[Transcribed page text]
---
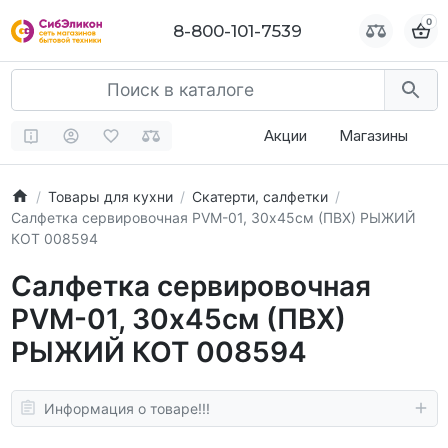
0
0
8-800-101-7539
8-800-101-7539
Акции
Магазины
Товары для кухни
Скатерти, салфетки
Салфетка сервировочная PVM-01, 30х45см (ПВХ) РЫЖИЙ
КОТ 008594
Салфетка сервировочная
PVM-01, 30х45см (ПВХ)
РЫЖИЙ КОТ 008594
Информация о товаре!!!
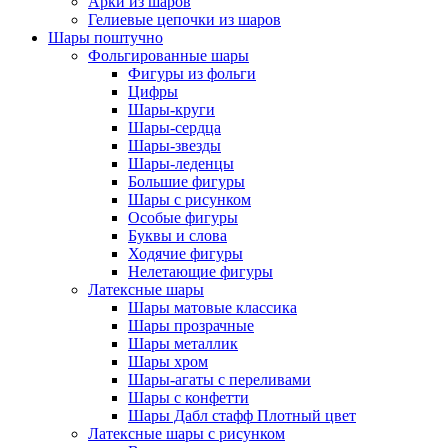
Арки из шаров
Гелиевые цепочки из шаров
Шары поштучно
Фольгированные шары
Фигуры из фольги
Цифры
Шары-круги
Шары-сердца
Шары-звезды
Шары-леденцы
Большие фигуры
Шары с рисунком
Особые фигуры
Буквы и слова
Ходячие фигуры
Нелетающие фигуры
Латексные шары
Шары матовые классика
Шары прозрачные
Шары металлик
Шары хром
Шары-агаты с переливами
Шары с конфетти
Шары Дабл стафф Плотный цвет
Латексные шары с рисунком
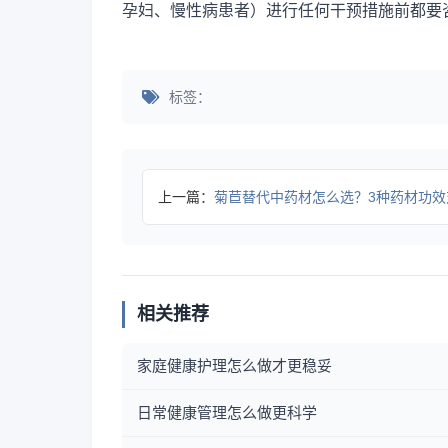
孕妇、慢性病患者）进行任何干预措施前都要
标签：
上一篇：
菊苣替代中药材怎么选？3种药材功效对应+避坑
相关推荐
家庭健康护理怎么做才更稳妥
日常健康管理怎么做更科学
---
### Task objective
Write out every line of text from all the entries above, word for word, and leave the pictures out.

### Task solution
0
0
8-800-101-7539
8-800-101-7539
Акции
Магазины
Товары для кухни
Скатерти, салфетки
Салфетка сервировочная PVM-01, 30х45см (ПВХ) РЫЖИЙ
КОТ 008594
Салфетка сервировочная
PVM-01, 30х45см (ПВХ)
РЫЖИЙ КОТ 008594
Информация о товаре!!!
Арки из шаров
Гелиевые цепочки из шаров
Шары поштучно
Фольгированные шары
Фигуры из фольги
Цифры
Шары-круги
Шары-сердца
Шары-звезды
Шары-леденцы
Большие фигуры
Шары с рисунком
Особые фигуры
Буквы и слова
Ходячие фигуры
Нелетающие фигуры
Латексные шары
Шары матовые классика
Шары прозрачные
Шары металлик
Шары хром
Шары-агаты с переливами
Шары с конфетти
Шары Дабл стафф Плотный цвет
Латексные шары с рисунком
孕妇、慢性病患者）进行任何干预措施前都要
标签：
上一篇：
菊苣替代中药材怎么选？3种药材功效对应+避坑
相关推荐
家庭健康护理怎么做才更稳妥
日常健康管理怎么做更科学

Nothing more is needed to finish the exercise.